Problem description:
Copy the entries below word for word, minus the pictures.

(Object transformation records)
Start of Block

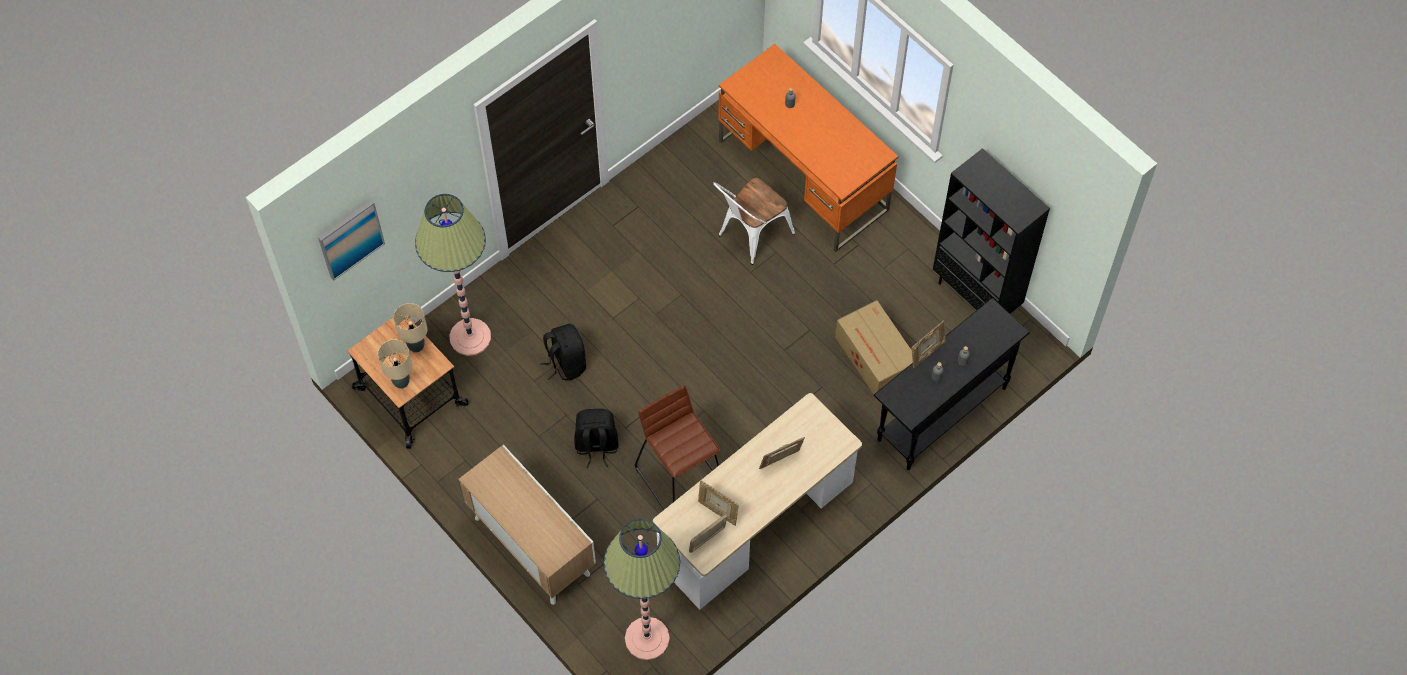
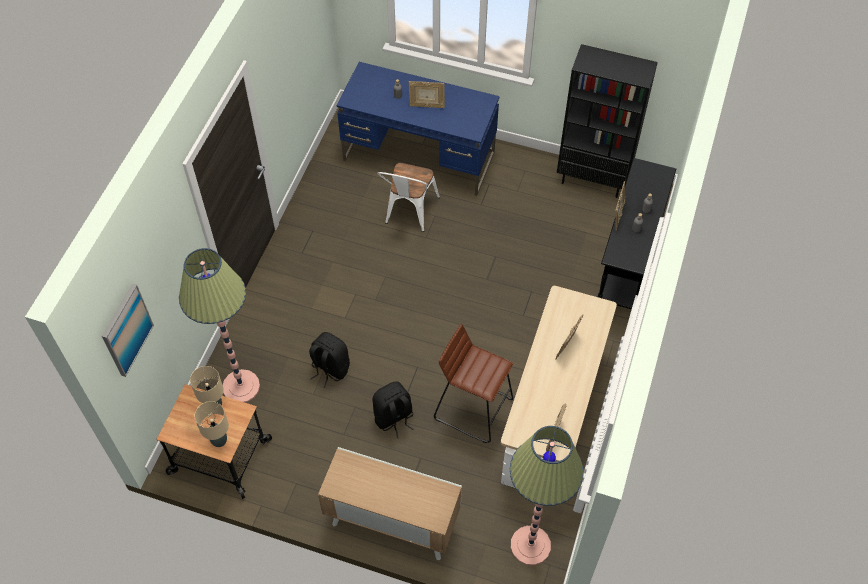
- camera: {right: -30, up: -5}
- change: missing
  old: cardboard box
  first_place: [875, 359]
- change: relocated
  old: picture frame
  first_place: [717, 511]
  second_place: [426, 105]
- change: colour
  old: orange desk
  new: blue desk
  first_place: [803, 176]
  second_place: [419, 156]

End of Block

Reply to the task:
- camera: {right: -30, up: -5}
- change: missing
  old: cardboard box
  first_place: [875, 359]
- change: relocated
  old: picture frame
  first_place: [717, 511]
  second_place: [426, 105]
- change: colour
  old: orange desk
  new: blue desk
  first_place: [803, 176]
  second_place: [419, 156]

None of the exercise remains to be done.